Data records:
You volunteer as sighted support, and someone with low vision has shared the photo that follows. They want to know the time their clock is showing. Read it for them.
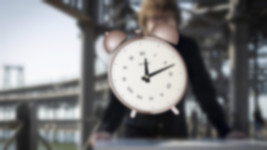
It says 12:12
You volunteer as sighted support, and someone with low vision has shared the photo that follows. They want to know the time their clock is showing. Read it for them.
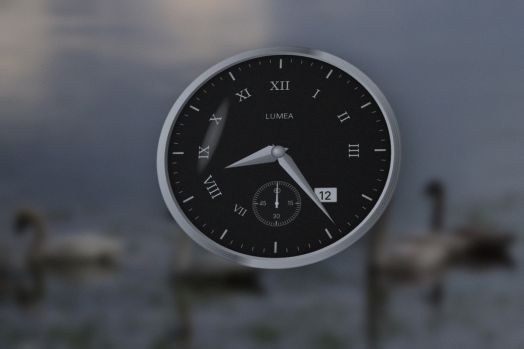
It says 8:24
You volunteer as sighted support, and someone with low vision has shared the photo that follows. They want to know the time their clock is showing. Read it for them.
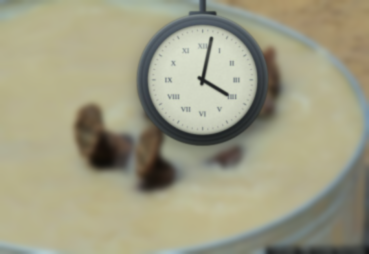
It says 4:02
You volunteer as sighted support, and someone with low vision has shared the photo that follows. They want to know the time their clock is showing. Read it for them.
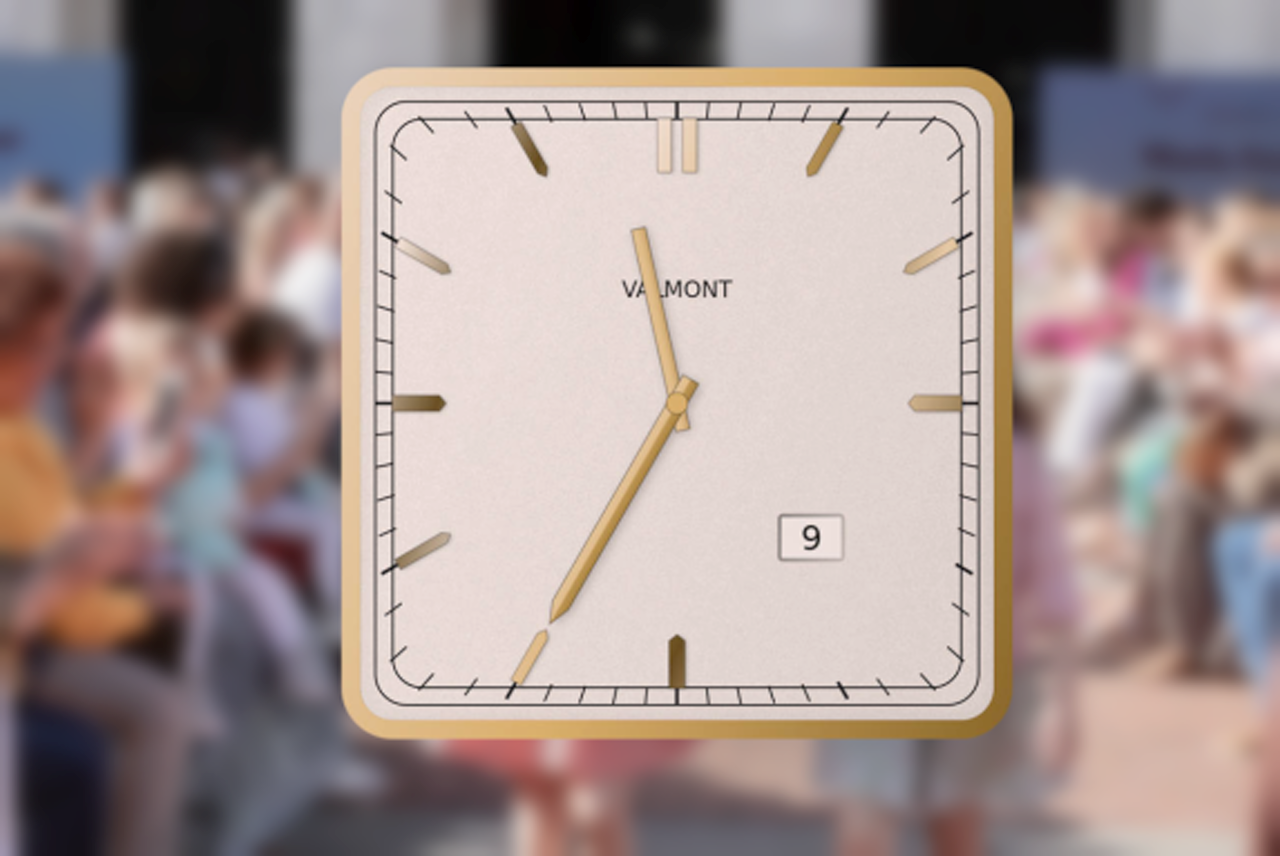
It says 11:35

Given instruction
Return every line of the records above word for word, but omit the pictures.

Exercise output
You volunteer as sighted support, and someone with low vision has shared the photo that follows. They want to know the time their clock is showing. Read it for them.
It says 12:12
You volunteer as sighted support, and someone with low vision has shared the photo that follows. They want to know the time their clock is showing. Read it for them.
It says 8:24
You volunteer as sighted support, and someone with low vision has shared the photo that follows. They want to know the time their clock is showing. Read it for them.
It says 4:02
You volunteer as sighted support, and someone with low vision has shared the photo that follows. They want to know the time their clock is showing. Read it for them.
It says 11:35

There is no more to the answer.